Diese Gedanken sind nicht neu. Zum einen begleiten sie reformpädagogische Ansätze der Neuzeit seit Rousseau. Zum anderen finden sie sich zum Beispiel auch im Schulsystem der DDR. Der Reformpädagogik mangelt es an Ausbreitung in die Fläche, so dass Kinder über Stigmatisierung oder sozialen Druck ausgesondert werden können. Hingegen erfasste das Schulsystem der DDR die gesamte Gesellschaft, konnte aber über den ideologischen Zugriff und den Sonderschulen für Kinder mit physischen und psychischen Schädigungen weiterhin selektieren. In § 5 der ersten Durchführungsbestimmung zum Gesetz über das einheitliche sozialistische Bildungssystem der DDR ist der Erziehungsauftrag wie folgt benannt: Die Kinder sind »zu geistig und moralisch hoch stehenden, körperlich gesunden Persönlichkeiten und zu fleißigen, aufrichtigen, ordnungsliebenden, hilfsbereiten und verantwortungsbewussten Menschen sowie zu guten sozialistischen Staatsbürgern der Deutschen Demokratischen Republik zu erziehen, die die gesellschaftliche Entwicklung bewusst mitgestalten und die Regeln des sozialistischen Zusammenlebens einhalten«. Dieser Zugriff schnürte leider all den entwicklungsfreudigen, am Individuum ausgerichteten Ansätzen die Luft ab.

Eine Schule der Pragmatik

Der skizzierte Paradigmenwechsel erzeugt sicherlich bei vielen Verunsicherung, Ängste und Abwehrhaltungen. Wenn individuelle Lernpläne erstellt werden, wenn kein Sitzenbleiben mehr möglich ist, wenn der Kompetenzerwerb und die intelligente Anwendung von Wissen im Vordergrund stehen, wenn Rahmenpläne Orientierung bieten und Lehrer den Lernprozess nur noch begleiten statt anleiten sollen, was strukturiert dann die Schule überhaupt noch? Es wird ein anderer Pragmatismus in den Schulalltag einziehen. Wissen schaffen, Pläne erspielen, Erkenntnisse diskutieren – die Kommunikation unter allen Beteiligten wird an die erste Stelle treten.

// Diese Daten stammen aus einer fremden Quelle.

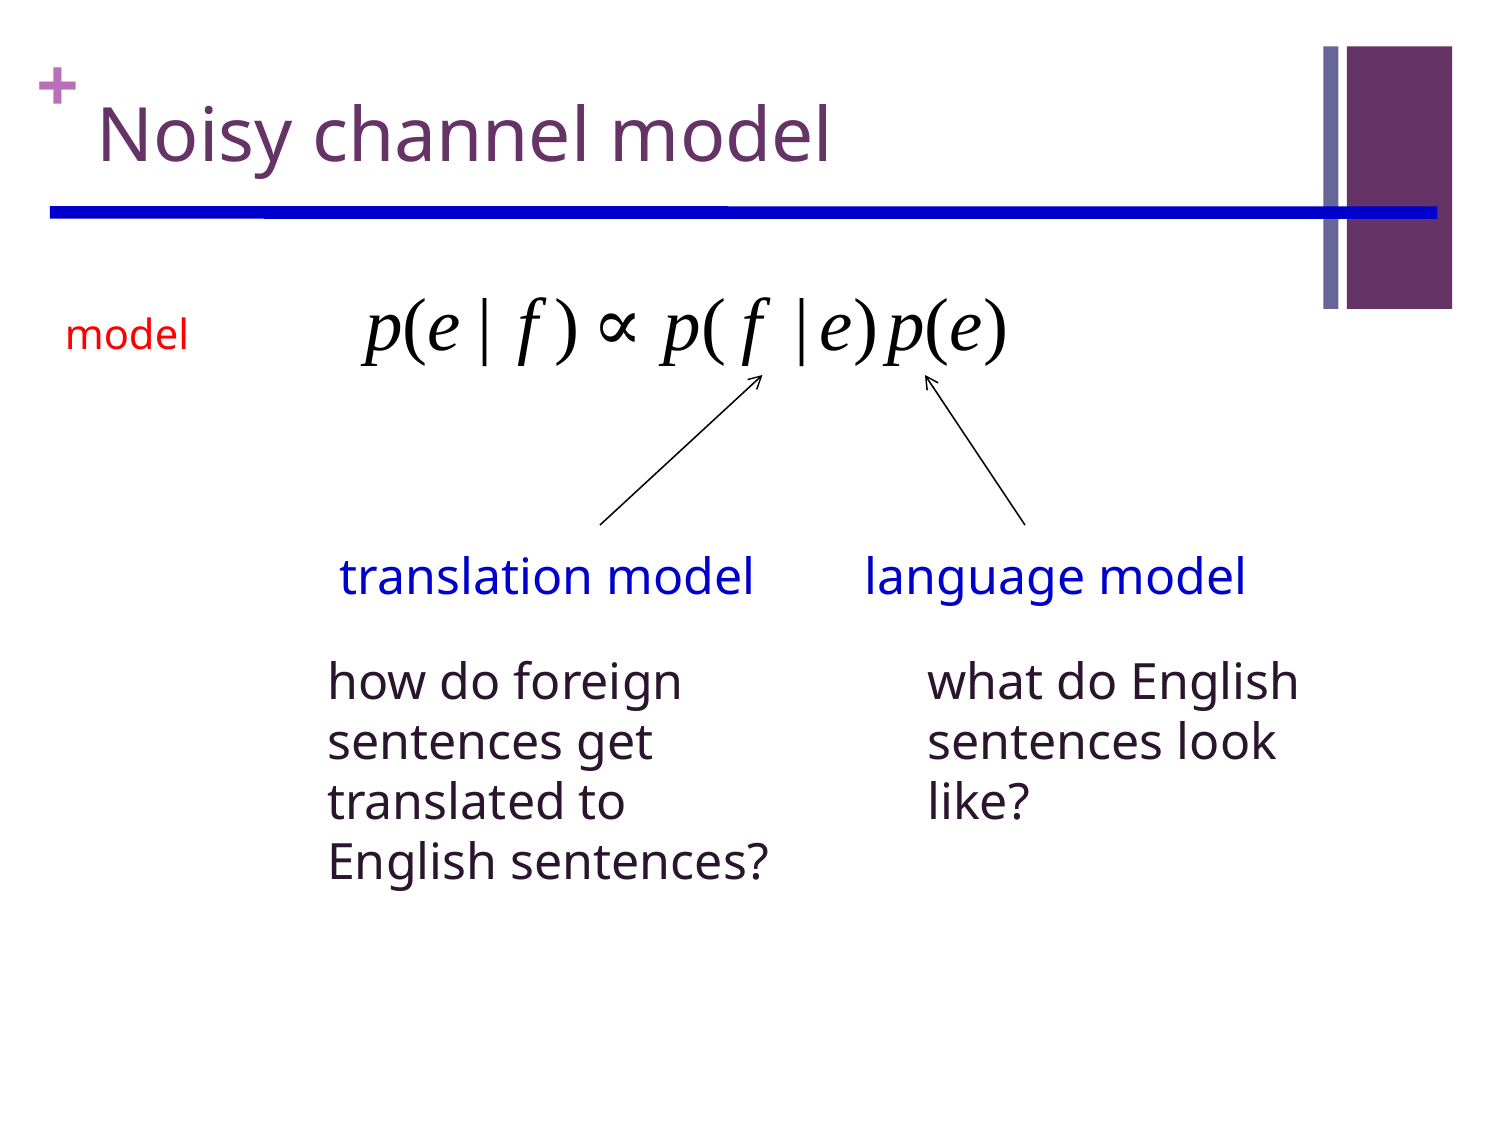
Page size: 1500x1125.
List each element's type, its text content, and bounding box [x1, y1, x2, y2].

text_box how do foreign sentences get translated to English sentences? [312, 642, 788, 898]
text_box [899, 399, 1051, 501]
text_box model [50, 299, 339, 365]
text_box language model [849, 536, 1325, 612]
title Noisy channel model [81, 213, 1322, 263]
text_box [346, 286, 1017, 376]
title Noisy channel model [81, 79, 1322, 212]
text_box translation model [324, 537, 800, 613]
text_box what do English sentences look like? [912, 642, 1350, 838]
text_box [599, 374, 763, 526]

Nur: Was »hält die Welt im Inneren zusammen«, wenn Religion, Bildungskanon und Ideologie ihre Gültigkeit verlieren? Die Frage bleibt an dieser Stelle offen. Erst im Dialog der verschiedenen gesellschaftlichen Kräfte, mal im Widerstreit, mal im Konsens, mal als Teil der politischen Auseinandersetzung, mal im praktischen Versuch zeichnen sich Antworten ab. Mit den ersten Gemeinschaftsschulen, wie in Schleswig-Holstein und jetzt in Berlin, verbreitert sich die Diskussion.